Certaines critiques n'ont pas aimé Big Eyes en arguant que ce n'est pas un Burton. Il serait peut-être bon de rappeler que la filmographie de Tim Burton ne se résume pas à des univers comico-burlesques et gothiques à la Beetlejuice, Pee-Wee ou Alice, ni même à l'omniprésence de la mort, tournée souvent en dérision, ni même à la présence de Johnny Depp. Depuis Big Fish certes, Burton lui-même s'est enfermé dans son propre style, et a répété les mêmes films, perdant à chaque fois un peu plus en qualité (Sweeney Todd, Dark Shadows, Alice) malgré quelques bons films comme Les Noces Funèbres.

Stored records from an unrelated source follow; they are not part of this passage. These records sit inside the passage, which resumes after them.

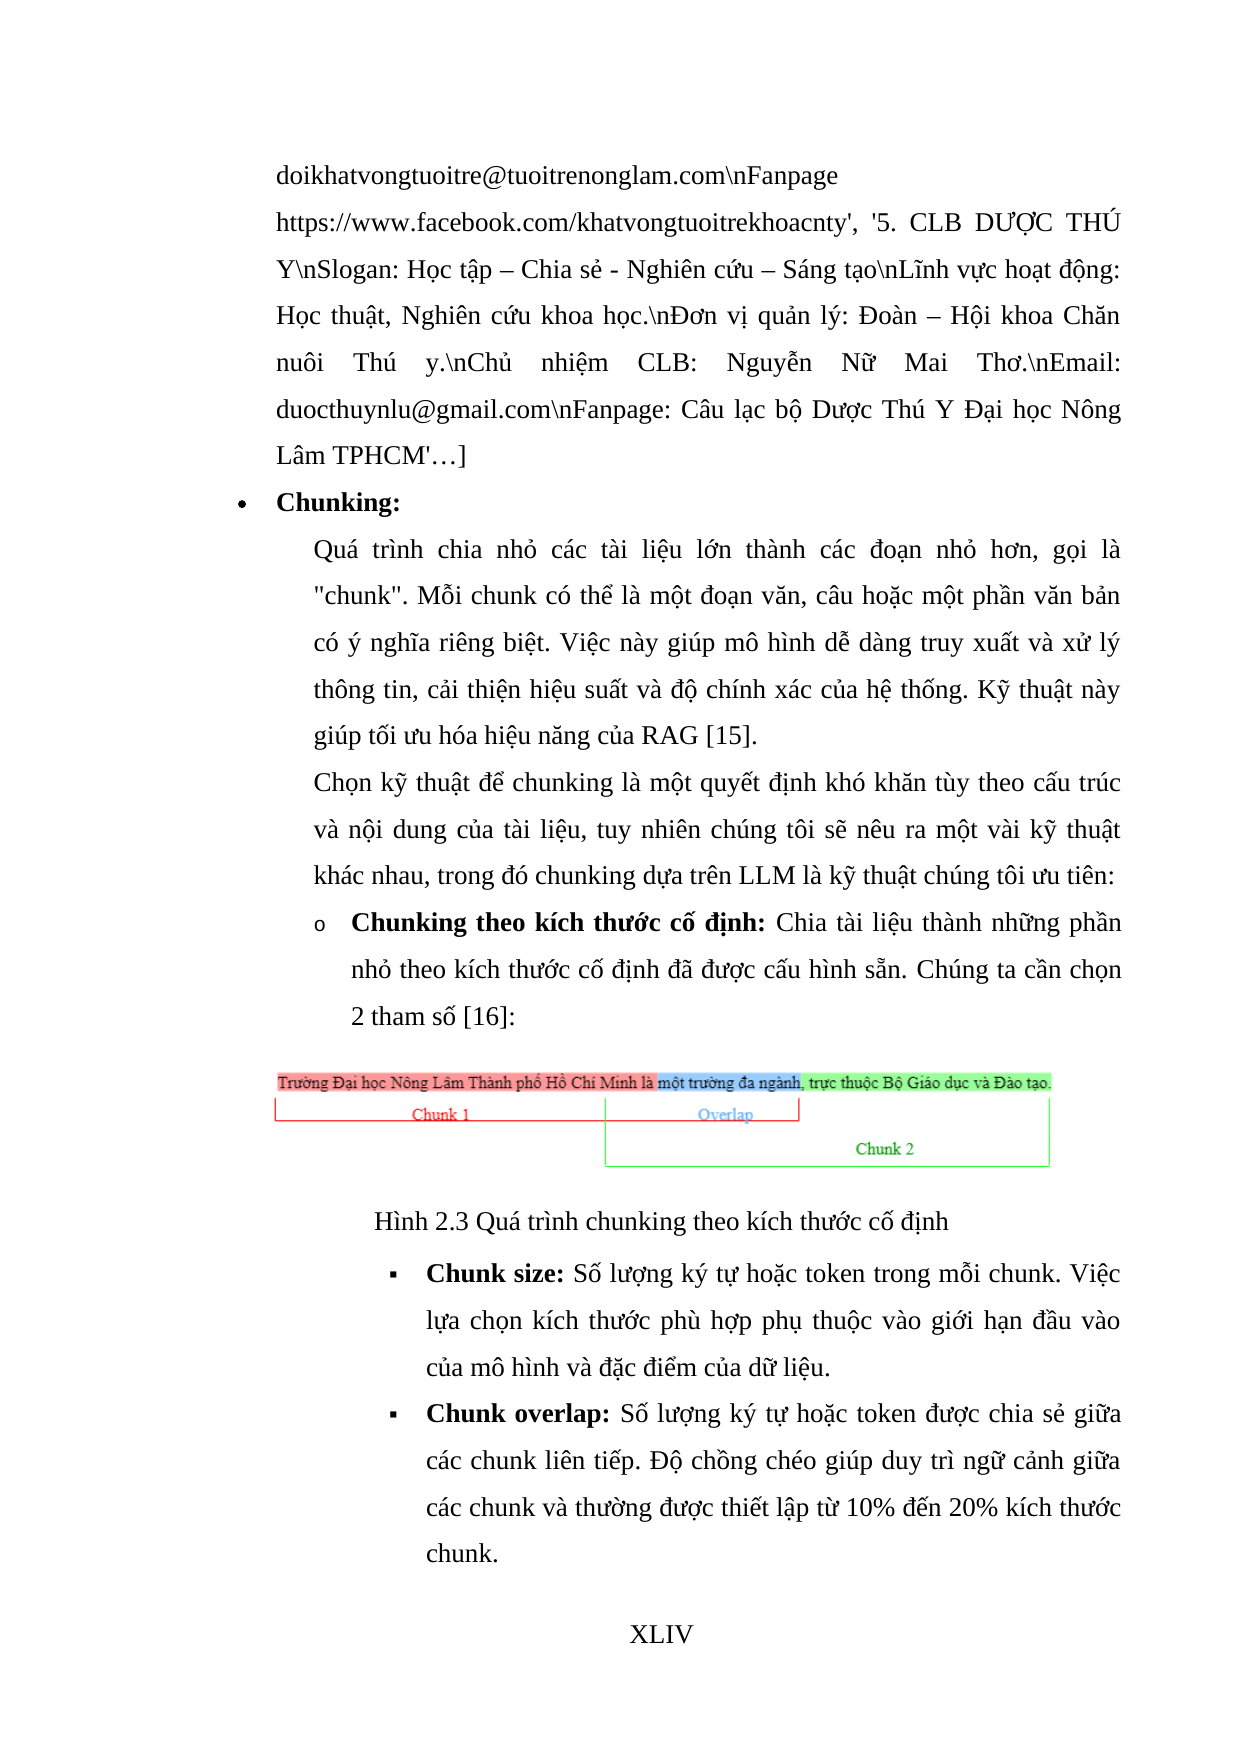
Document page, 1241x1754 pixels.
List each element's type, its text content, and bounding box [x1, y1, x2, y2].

list Chunking theo kích thước cố định: Chia tài liệu thành những phần nhỏ theo kích thước cố định đã được cấu hình sẵn. Chúng ta cần chọn 2 tham số : [313, 906, 1122, 1031]
list Chunk size: Số lượng ký tự hoặc token trong mỗi chunk. Việc lựa chọn kích thước phù hợp phụ thuộc vào giới hạn đầu vào của mô hình và đặc điểm của dữ liệu. [388, 1257, 1122, 1382]
text Chọn kỹ thuật để chunking là một quyết định khó khăn tùy theo cấu trúc và nội dung của tài liệu, tuy nhiên chúng tôi sẽ nêu ra một vài kỹ thuật khác nhau, trong đó chunking dựa trên LLM là kỹ thuật chúng tôi ưu tiên: [313, 766, 1122, 891]
text Quá trình chia nhỏ các tài liệu lớn thành các đoạn nhỏ hơn, gọi là "chunk". Mỗi chunk có thể là một đoạn văn, câu hoặc một phần văn bản có ý nghĩa riêng biệt. Việc này giúp mô hình dễ dàng truy xuất và xử lý thông tin, cải thiện hiệu suất và độ chính xác của hệ thống. Kỹ thuật này giúp tối ưu hóa hiệu năng của RAG . [313, 533, 1122, 751]
picture [252, 1046, 1071, 1190]
list Chunking: [238, 486, 1122, 517]
list Chunk overlap: Số lượng ký tự hoặc token được chia sẻ giữa các chunk liên tiếp. Độ chồng chéo giúp duy trì ngữ cảnh giữa các chunk và thường được thiết lập từ 10% đến 20% kích thước chunk. [388, 1397, 1122, 1569]
text Hình . Quá trình chunking theo kích thước cố định [201, 1206, 1122, 1237]
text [276, 159, 1122, 471]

Big Eyes est le retour de Tim aux affaires, sa remontée à la surface, le rafraîchissement de sa filmo, et a contrario de certains avis, il s'inscrit parfaitement dans la logique de sa carrière.
Exit Johnny Depp, exit Bonham-Carter, Burton s'est souvenu qu'il y avait d'autres acteurs à Hollywood et s'est tourné vers Amy Adams, fraîcheur incarnée, et Christoph Waltz, dont chaque nouveau film est une preuve supplémentaire de son immense talent, pour incarner le couple Keane. L'histoire d'une femme artiste qui se fait voler la paternité de ses œuvres, portraits d'enfants aux yeux disproportionnés, par son mari, escroc et homme d'affaire (qui a dit pléonasme ? Vous êtes mauvaise langue.).
Et on ose dire que ce n'est pas du Burton ? Dés le premier plan, pourtant, l'identité du réalisateur ne fait plus aucun doute. Maggie Keane quitte son premier mari depuis sa banlieue américaine faites de rues trop droites et de maisons alignées, trop blanches et aux pelouses trop vertes... Bref l'archétype des quartiers résidentiels américains (déjà aperçus dans Edward aux mains d'argent, Pee-Wee, Beetlejuice et Frankenweenie), cauchemars d'un Burton amateur d'escalier de travers et de maisons sombres et biscornues.
L'identité visuelle a changé, certes, car l'histoire l'exige, mais les préoccupations de Burton restent les mêmes, et il est certain que cette histoire ne l'a pas inspiré pour rien.
L'histoire des Keane prend place aux années 50-60, période charnière qui a vu débuter l'industrialisation de l'art, industrialisation fustigée par Burton dans une grande partie de ces films. Maggie Keane l'artiste contre son mari le businessman, c'est le réalisateur face au producteur, les idées face à l'argent. C'est l'art maltraité par la réalité pragmatique et non-artistique. Bref, c'est toute la filmo de Burton, à l'exception de la Planète des Singes (aussi mauvais que hors-sujet dans la collection de Burton).
Big Eyes est donc un pari réussi et un retour gagnant. Adams et Waltz (parfait, comme toujours, en salopard) y sont pour beaucoup, mais Burton a fait de gros efforts de mise en scène et de nombreux plans se rapprochent esthétiquement de véritables tableaux très marqués années 60 et kitsch. Preuves que Burton peut maîtriser d'autres univers.
On regrettera peut-être une fin qui manque d'un brin de folie, mais à part ça, on ne peut qu'apprécier quand un réalisateur met fin à dix ans (ou presque) de panne artistique.